Tibetan Buddhist monk collecting monies for his monastery.

This is still holiday week, the eight days when the Chinese return to their hometowns for visits and, in the case of Tibetans, pilgrimages to sacred sites.  When we arrive at Barkhor Square, hundreds of people are there already.   Double rows of merchant booths line each side of the square and the pleasant but overwhelming scent of burning juniper fills the air.   Chinese soldiers armed with AK47s are posted nearby.
Barkhor Square in Lhasa.  Pungent juniper smoke from the incense burner in foreground spreads over a large area.  That is the Potola Palace in the right rear.

Pilgrims circumambulate the temple, performing a sacred ritual in the hope of accruing blessings in their next life.  According to Tibetan Buddhist beliefs, this life is already written.

In front of the entrance, dozens of Tibetan Buddhists prostrate themselves on thin mats or on bare paving stones, rise to a kneeling position, then slide their hands forward to lie prone again.  Some have their legs bound together to avoid insulting Buddha should their legs spread after a few hundred protestations.  They will prostrate themselves as many as five thousand repetitions at each ritual.

Many worshipers have various form of protection for their hands, enabling them to slide forward without damage to their palms.

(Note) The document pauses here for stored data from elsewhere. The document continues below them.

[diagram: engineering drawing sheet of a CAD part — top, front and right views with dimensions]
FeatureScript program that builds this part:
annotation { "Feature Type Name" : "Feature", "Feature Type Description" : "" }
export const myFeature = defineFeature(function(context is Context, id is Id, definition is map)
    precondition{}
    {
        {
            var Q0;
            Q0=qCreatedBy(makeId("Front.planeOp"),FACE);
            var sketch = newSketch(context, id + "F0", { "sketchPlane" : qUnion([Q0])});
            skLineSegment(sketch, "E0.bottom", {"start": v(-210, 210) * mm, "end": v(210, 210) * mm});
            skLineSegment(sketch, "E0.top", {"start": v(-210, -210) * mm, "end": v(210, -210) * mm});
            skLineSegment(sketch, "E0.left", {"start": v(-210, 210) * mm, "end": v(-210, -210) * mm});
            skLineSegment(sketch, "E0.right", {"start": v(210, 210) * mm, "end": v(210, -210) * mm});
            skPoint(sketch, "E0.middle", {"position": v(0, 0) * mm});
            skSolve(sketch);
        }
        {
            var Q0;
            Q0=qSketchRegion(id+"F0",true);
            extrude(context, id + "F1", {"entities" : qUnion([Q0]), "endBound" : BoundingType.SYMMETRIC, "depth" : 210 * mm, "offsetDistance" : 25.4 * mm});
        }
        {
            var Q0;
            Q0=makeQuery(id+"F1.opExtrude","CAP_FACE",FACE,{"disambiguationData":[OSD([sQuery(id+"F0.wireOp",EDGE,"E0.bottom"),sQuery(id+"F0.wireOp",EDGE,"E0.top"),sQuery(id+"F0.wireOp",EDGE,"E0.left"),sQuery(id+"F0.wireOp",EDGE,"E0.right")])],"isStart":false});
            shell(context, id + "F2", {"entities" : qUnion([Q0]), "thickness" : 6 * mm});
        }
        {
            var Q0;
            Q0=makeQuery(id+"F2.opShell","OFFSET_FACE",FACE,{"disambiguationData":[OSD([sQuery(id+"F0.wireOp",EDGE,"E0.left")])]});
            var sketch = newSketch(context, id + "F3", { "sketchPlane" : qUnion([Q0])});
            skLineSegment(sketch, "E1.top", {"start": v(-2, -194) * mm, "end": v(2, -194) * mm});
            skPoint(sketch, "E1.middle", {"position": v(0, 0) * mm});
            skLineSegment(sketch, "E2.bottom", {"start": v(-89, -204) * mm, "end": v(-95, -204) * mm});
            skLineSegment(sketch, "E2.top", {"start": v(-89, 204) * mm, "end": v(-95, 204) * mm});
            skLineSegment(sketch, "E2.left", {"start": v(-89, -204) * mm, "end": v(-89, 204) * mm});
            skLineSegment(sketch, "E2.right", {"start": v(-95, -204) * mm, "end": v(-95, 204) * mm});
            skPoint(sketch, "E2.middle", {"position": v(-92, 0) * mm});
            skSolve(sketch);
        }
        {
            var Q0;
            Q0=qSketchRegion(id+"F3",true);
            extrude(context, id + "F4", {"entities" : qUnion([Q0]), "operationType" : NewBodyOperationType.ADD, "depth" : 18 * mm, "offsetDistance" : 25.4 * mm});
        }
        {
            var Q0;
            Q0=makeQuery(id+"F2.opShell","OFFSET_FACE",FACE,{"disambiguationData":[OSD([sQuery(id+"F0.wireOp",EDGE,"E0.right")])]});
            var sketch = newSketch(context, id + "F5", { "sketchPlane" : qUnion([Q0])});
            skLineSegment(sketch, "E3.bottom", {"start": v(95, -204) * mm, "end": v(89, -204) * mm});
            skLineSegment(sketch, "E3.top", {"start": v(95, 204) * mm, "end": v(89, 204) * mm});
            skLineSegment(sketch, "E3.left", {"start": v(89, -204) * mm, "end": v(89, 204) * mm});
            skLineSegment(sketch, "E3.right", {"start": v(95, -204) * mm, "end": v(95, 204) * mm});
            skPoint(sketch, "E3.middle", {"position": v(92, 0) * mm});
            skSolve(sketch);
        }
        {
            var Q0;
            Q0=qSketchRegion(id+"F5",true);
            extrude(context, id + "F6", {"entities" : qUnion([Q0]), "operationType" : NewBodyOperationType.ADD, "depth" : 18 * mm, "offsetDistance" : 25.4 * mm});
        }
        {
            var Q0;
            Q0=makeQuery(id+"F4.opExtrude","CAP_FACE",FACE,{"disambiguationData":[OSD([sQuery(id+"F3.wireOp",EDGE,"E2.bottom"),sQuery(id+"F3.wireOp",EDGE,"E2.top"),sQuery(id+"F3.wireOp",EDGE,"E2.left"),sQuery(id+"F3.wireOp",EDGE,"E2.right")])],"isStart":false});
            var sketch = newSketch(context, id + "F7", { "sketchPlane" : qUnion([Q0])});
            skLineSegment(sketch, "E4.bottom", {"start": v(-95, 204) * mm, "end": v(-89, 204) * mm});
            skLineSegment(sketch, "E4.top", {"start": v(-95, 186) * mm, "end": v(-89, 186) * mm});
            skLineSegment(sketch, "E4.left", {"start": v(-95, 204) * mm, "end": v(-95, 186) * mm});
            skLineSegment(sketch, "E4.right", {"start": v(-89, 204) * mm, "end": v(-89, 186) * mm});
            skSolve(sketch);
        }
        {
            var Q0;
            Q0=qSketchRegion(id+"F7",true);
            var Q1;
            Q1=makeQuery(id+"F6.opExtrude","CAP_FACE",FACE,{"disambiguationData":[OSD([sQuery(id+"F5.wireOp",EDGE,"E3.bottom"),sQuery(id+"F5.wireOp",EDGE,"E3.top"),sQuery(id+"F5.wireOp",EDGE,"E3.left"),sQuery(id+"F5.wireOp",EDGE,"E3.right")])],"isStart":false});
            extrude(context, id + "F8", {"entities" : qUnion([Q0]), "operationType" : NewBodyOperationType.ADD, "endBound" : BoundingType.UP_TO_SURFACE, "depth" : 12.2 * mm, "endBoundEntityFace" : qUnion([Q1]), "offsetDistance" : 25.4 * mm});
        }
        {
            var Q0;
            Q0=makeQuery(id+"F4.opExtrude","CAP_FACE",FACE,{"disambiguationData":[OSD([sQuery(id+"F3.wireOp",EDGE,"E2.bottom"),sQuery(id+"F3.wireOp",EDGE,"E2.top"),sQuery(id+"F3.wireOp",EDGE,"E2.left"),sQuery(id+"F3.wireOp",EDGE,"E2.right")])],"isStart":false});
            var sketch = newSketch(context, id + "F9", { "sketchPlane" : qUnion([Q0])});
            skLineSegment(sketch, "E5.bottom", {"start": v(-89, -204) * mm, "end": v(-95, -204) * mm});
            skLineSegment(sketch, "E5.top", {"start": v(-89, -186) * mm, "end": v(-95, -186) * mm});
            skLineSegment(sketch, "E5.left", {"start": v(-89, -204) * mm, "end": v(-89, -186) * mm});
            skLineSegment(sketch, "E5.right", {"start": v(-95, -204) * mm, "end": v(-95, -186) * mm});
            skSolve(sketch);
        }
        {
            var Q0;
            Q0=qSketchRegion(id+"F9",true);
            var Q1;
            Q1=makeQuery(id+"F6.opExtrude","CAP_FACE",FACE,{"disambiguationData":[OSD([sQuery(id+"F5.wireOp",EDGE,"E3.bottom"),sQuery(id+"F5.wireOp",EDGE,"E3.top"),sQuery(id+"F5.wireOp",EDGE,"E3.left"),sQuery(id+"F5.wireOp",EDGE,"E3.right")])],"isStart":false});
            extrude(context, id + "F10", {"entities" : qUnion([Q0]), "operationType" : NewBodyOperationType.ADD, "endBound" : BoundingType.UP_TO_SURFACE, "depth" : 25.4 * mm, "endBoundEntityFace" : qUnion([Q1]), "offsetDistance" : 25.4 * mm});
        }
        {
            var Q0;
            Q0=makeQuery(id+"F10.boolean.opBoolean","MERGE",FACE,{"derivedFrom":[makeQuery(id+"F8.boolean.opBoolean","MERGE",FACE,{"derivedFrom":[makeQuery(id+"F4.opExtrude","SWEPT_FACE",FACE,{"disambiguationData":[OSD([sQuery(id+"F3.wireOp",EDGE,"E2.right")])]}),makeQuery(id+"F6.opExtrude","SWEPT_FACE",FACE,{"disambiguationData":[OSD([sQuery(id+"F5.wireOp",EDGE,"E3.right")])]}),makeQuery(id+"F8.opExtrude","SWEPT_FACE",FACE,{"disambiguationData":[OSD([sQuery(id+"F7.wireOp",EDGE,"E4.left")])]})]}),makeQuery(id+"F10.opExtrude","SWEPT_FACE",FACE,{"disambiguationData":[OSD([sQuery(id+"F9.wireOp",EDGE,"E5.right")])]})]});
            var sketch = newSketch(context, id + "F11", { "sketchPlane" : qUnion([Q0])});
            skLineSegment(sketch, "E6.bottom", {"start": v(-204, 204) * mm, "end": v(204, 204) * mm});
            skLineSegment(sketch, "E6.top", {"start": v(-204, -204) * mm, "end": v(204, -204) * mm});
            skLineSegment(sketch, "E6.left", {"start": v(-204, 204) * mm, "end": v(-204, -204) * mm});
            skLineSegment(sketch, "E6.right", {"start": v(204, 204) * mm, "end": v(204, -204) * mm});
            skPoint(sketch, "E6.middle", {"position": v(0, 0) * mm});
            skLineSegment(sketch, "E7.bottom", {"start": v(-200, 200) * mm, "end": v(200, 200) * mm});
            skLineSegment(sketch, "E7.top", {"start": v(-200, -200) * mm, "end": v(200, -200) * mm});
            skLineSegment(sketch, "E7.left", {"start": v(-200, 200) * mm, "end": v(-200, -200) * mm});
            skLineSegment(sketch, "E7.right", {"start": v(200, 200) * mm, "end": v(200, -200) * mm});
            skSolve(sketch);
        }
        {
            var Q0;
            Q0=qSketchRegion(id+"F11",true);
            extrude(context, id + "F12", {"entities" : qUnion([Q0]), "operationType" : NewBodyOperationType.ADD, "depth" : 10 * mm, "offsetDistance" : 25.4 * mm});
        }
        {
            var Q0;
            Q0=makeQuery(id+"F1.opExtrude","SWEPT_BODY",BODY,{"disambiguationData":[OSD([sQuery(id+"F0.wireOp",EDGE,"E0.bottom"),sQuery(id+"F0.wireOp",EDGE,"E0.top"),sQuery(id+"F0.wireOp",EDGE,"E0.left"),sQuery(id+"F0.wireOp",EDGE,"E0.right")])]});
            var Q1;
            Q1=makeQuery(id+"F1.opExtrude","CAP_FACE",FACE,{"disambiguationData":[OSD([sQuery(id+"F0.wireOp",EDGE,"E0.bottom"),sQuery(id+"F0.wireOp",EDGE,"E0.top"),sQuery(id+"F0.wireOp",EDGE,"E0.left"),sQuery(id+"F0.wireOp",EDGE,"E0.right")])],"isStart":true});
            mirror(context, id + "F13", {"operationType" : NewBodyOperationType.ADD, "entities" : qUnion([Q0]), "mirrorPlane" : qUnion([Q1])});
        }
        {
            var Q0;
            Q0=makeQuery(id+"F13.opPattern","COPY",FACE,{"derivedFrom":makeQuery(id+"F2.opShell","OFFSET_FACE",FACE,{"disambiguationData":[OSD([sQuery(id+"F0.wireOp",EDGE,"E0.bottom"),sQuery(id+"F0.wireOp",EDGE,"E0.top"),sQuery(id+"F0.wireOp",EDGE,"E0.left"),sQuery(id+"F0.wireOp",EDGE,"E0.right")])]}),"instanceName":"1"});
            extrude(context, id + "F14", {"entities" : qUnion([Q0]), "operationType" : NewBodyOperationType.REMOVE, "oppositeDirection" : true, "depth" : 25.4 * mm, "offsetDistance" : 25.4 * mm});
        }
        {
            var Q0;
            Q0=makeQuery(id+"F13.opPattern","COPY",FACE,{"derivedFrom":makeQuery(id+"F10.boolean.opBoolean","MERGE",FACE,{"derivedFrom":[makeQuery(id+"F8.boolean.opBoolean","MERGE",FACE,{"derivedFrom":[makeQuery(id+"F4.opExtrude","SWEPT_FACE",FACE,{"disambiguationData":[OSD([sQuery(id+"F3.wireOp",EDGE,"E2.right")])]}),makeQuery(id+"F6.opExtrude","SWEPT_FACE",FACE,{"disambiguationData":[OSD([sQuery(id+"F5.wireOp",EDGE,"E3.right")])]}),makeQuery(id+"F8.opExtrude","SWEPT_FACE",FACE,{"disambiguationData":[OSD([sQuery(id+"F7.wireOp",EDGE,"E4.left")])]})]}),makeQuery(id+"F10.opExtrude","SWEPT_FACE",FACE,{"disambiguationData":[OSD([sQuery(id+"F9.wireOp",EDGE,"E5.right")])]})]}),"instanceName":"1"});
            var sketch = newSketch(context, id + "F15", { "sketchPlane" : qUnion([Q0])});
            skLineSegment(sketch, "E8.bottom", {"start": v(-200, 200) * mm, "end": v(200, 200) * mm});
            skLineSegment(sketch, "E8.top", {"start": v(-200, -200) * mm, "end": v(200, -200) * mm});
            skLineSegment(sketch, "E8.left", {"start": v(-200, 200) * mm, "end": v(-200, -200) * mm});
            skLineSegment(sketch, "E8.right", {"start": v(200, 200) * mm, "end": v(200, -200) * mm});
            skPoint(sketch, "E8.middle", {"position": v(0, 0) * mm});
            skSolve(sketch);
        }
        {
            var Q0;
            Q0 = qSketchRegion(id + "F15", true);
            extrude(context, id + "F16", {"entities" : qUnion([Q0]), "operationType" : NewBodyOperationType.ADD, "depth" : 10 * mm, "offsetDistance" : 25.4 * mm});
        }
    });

A crush of pilgrims flows towards the entrance and our guide warns us to try to stay together.  She also recommends donning our face masks as the scent of burning yak butter and incense will be very strong inside.  Many in our group have dull headaches from the altitude and find the smoke and scents compound the problem.
Inner courtyard of Jokhang Temple and Larry with his face mask. 
The portal into the temple is approximately six feet wide and perhaps that deep.  There is a threshold to step over that can be anywhere from six to twelve inches high.  It is there, like almost all the old buildings in China and Tibet, to keep out evil spirits.  Because of the crush of humanity seeking entrance, we cannot see it so we shuffle along until out feet bump into it.

Those of us going into the temple are going into near darkness.  Those exiting are going from near darkness into the blinding sunlight of high altitude Lhasa.  We are two and three across, leaving little room for those exiting.
The entrance to the temple, dark and several feet deep.
I see a Tibetan monk in a saffron robe stumble over the threshold as he tries to find his way out.  He reaches out to stop his fall and his hand lands on my right boob where it remains for three or four long seconds.  I am taken by surprise but have time to consider two options:  I could remove his hand, thereby embarrassing the monk (or perhaps disappointing him), or, I could act as if nothing is out of the ordinary , as much as having a Tibetan monk's hand on my right breast could be considered ordinary.

I do the latter, biting my lip to keep from exploding in laughter.  I am, after all, in a holy place.  I cannot wait to tell my friends.

This becomes my third moment of adventure.  A chicken foot in my soup, a length of yak wool braided into a rope and given to me by a Tibetan nomad, and a grope from a Tibetan monk, even if he didn’t know what he had hold of, is more than anyone can ask.  And none of those things are on the official itinerary.

This trip, three weeks in China and Tibet with great guides and wonderful traveling companions, is a roaring success.


More photos from the Jokhang Temple.

Like in the USA, black cats are considered bad luck in Tibet.  Perhaps it has found sanctuary in the temple.  Maybe it earns a ilving as a mouser, protecting the valuable relics inside.

This young lad is fascinated with Robbin.


  1. Ah, the situations you find yourself in Ms Gully. All adding up to successful adventures, that's for sure.

  2. Did the rhodiola help your migraines or just keep you awake?

    Such great descriptions I was holding my breath against the juniper smoke and yak butter.

  3. I took Roseroot when Mick first deployed, you wouldn't believe the effects it had on my mood! A wonderful thing, but yes, best taken in the morning!